> _Records to use_
********

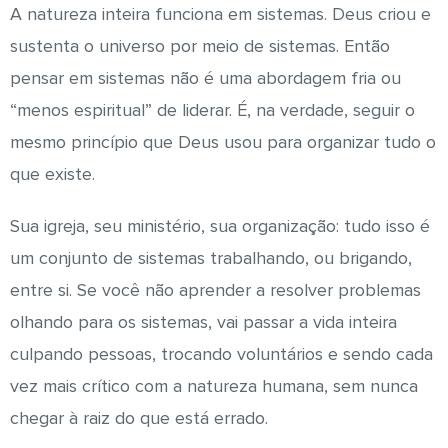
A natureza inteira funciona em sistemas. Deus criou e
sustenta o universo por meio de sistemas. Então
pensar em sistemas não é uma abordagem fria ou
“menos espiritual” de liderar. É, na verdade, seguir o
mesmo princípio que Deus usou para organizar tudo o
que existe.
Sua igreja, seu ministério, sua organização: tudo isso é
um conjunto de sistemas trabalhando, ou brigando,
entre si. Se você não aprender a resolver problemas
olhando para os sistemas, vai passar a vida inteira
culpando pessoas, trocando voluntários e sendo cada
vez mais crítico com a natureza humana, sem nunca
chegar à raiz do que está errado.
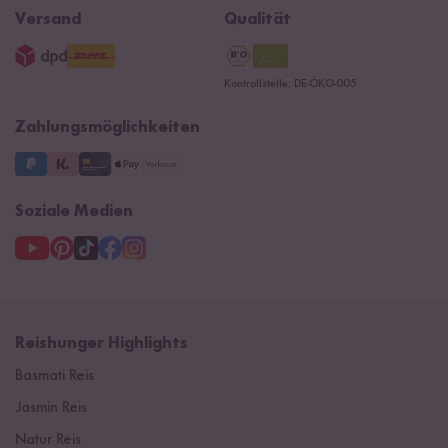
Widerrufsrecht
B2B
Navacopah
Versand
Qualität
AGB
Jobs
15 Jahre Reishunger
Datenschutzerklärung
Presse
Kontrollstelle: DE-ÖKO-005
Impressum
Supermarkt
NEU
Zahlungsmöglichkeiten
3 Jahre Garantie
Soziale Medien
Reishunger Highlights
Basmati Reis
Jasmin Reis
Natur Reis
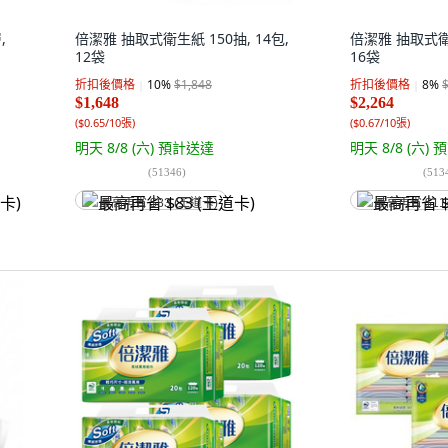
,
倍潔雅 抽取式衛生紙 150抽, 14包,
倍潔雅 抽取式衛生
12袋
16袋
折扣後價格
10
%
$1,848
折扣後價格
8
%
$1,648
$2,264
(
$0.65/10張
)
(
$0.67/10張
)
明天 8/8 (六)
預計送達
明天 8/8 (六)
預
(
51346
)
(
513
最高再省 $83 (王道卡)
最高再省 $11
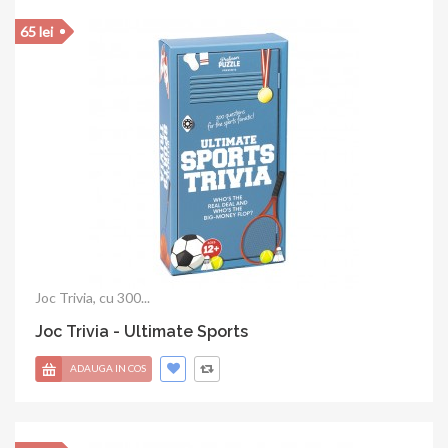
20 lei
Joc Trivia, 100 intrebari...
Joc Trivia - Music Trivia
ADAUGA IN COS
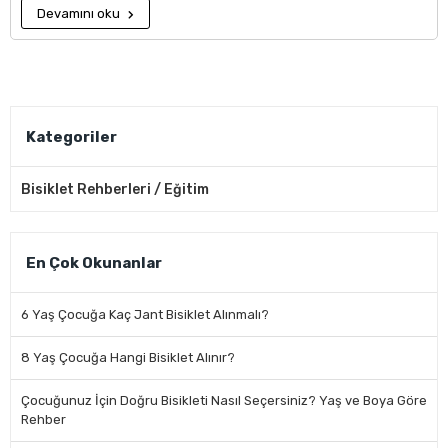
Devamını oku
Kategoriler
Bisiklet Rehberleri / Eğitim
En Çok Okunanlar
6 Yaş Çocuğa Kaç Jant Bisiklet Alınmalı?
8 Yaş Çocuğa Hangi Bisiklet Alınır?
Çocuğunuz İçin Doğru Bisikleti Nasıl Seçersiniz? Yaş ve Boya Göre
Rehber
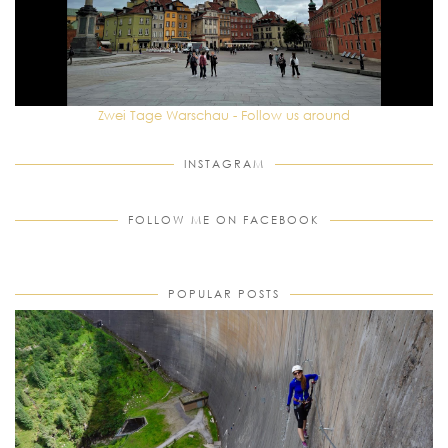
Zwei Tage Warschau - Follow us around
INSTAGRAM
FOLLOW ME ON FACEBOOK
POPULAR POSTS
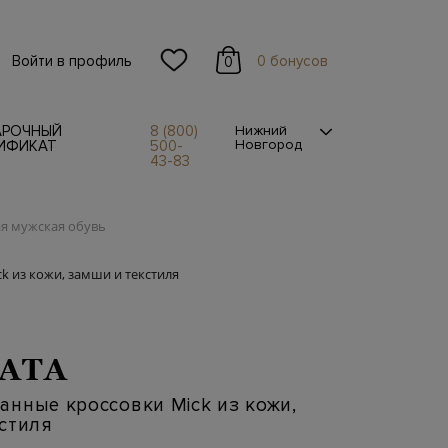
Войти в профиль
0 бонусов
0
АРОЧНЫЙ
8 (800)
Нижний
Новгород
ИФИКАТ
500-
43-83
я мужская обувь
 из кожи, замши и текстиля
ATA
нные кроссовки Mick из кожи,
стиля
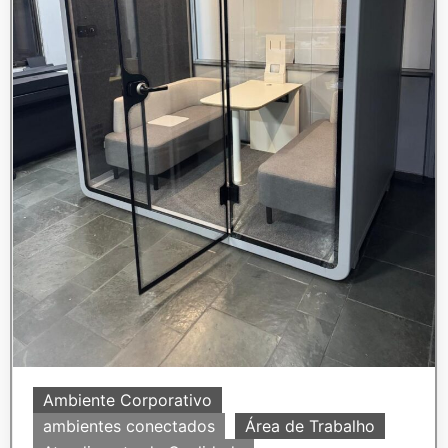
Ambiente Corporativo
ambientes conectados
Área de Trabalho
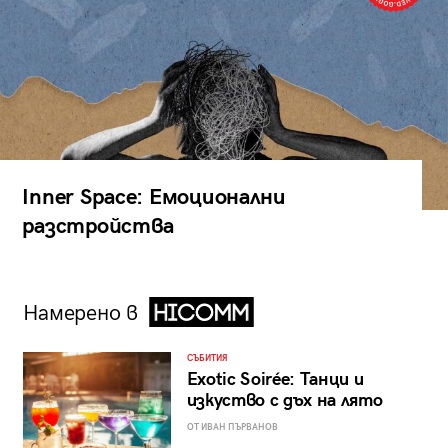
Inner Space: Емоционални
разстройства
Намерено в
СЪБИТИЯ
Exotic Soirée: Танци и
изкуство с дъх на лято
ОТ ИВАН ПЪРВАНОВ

********

> _Directions for this task_
Could you rewrite the lines above as a JSON list of strings, one string per line with blank lines left out, and leave the pictures out of your answer?

> _Result for this exercise_
[
  "A natureza inteira funciona em sistemas. Deus criou e",
  "sustenta o universo por meio de sistemas. Então",
  "pensar em sistemas não é uma abordagem fria ou",
  "“menos espiritual” de liderar. É, na verdade, seguir o",
  "mesmo princípio que Deus usou para organizar tudo o",
  "que existe.",
  "Sua igreja, seu ministério, sua organização: tudo isso é",
  "um conjunto de sistemas trabalhando, ou brigando,",
  "entre si. Se você não aprender a resolver problemas",
  "olhando para os sistemas, vai passar a vida inteira",
  "culpando pessoas, trocando voluntários e sendo cada",
  "vez mais crítico com a natureza humana, sem nunca",
  "chegar à raiz do que está errado.",
  "Widerrufsrecht",
  "B2B",
  "Navacopah",
  "Versand",
  "Qualität",
  "AGB",
  "Jobs",
  "15 Jahre Reishunger",
  "Datenschutzerklärung",
  "Presse",
  "Kontrollstelle: DE-ÖKO-005",
  "Impressum",
  "Supermarkt",
  "NEU",
  "Zahlungsmöglichkeiten",
  "3 Jahre Garantie",
  "Soziale Medien",
  "Reishunger Highlights",
  "Basmati Reis",
  "Jasmin Reis",
  "Natur Reis",
  ",",
  "倍潔雅 抽取式衛生紙 150抽, 14包,",
  "倍潔雅 抽取式衛生",
  "12袋",
  "16袋",
  "折扣後價格",
  "10",
  "%",
  "$1,848",
  "折扣後價格",
  "8",
  "%",
  "$1,648",
  "$2,264",
  "(",
  "$0.65/10張",
  ")",
  "(",
  "$0.67/10張",
  ")",
  "明天 8/8 (六)",
  "預計送達",
  "明天 8/8 (六)",
  "預",
  "(",
  "51346",
  ")",
  "(",
  "513",
  "最高再省 $83 (王道卡)",
  "最高再省 $11",
  "20 lei",
  "Joc Trivia, 100 intrebari...",
  "Joc Trivia - Music Trivia",
  "ADAUGA IN COS",
  "Devamını oku",
  "Kategoriler",
  "Bisiklet Rehberleri / Eğitim",
  "En Çok Okunanlar",
  "6 Yaş Çocuğa Kaç Jant Bisiklet Alınmalı?",
  "8 Yaş Çocuğa Hangi Bisiklet Alınır?",
  "Çocuğunuz İçin Doğru Bisikleti Nasıl Seçersiniz? Yaş ve Boya Göre",
  "Rehber",
  "Zwei Tage Warschau - Follow us around",
  "INSTAGRAM",
  "FOLLOW ME ON FACEBOOK",
  "POPULAR POSTS",
  "Войти в профиль",
  "0 бонусов",
  "0",
  "АРОЧНЫЙ",
  "8 (800)",
  "Нижний",
  "Новгород",
  "ИФИКАТ",
  "500-",
  "43-83",
  "я мужская обувь",
  " из кожи, замши и текстиля",
  "ATA",
  "нные кроссовки Mick из кожи,",
  "стиля",
  "Ambiente Corporativo",
  "ambientes conectados",
  "Área de Trabalho",
  "Inner Space: Емоционални",
  "разстройства",
  "Намерено в",
  "СЪБИТИЯ",
  "Exotic Soirée: Танци и",
  "изкуство с дъх на лято",
  "ОТ ИВАН ПЪРВАНОВ"
]